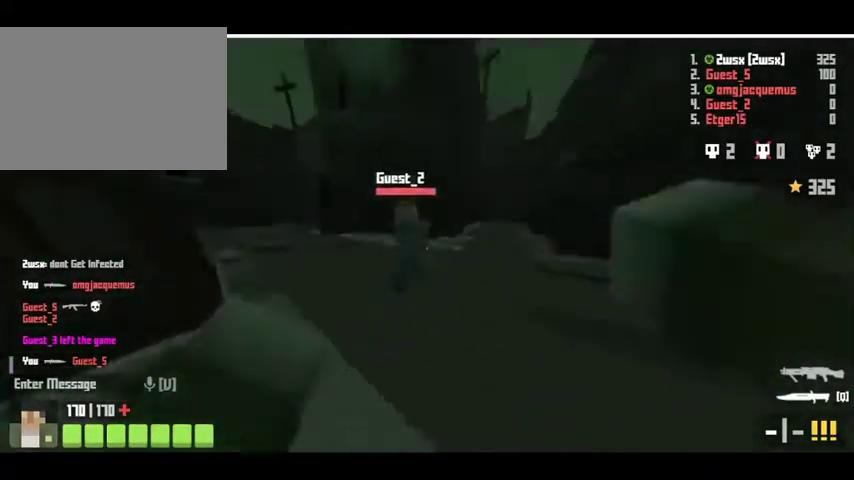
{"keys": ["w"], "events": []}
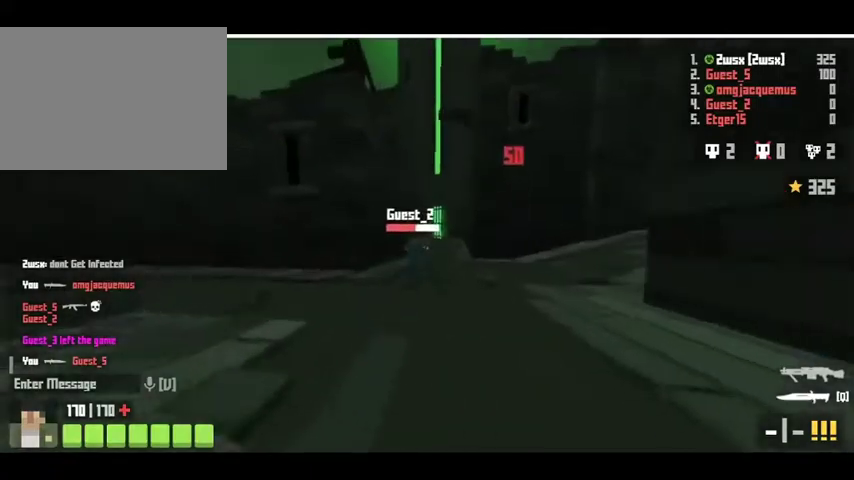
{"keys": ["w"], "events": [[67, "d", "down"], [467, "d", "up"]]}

* * *

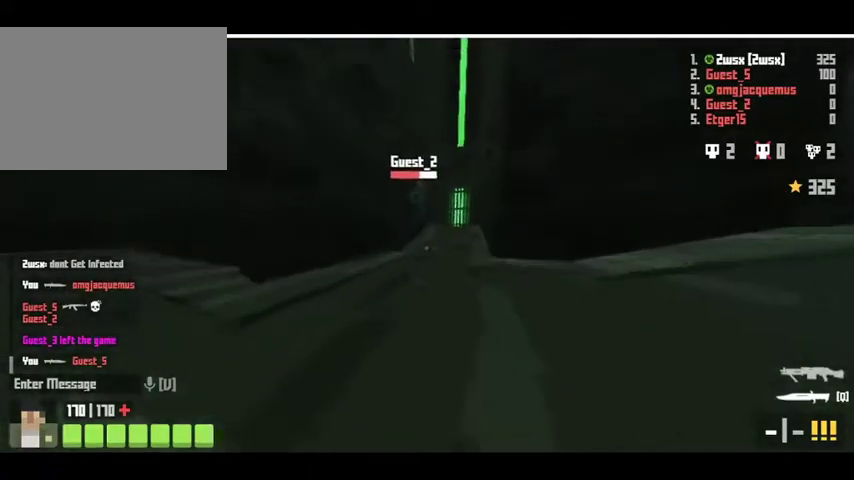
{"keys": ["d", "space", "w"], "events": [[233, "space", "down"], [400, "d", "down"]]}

PROMPT: In the records, which lines mention the word "down"? Copy those lines.

WRITTEN RESPONSE:
{"keys": ["w"], "events": [[67, "d", "down"], [467, "d", "up"]]}
{"keys": ["d", "space", "w"], "events": [[233, "space", "down"], [400, "d", "down"]]}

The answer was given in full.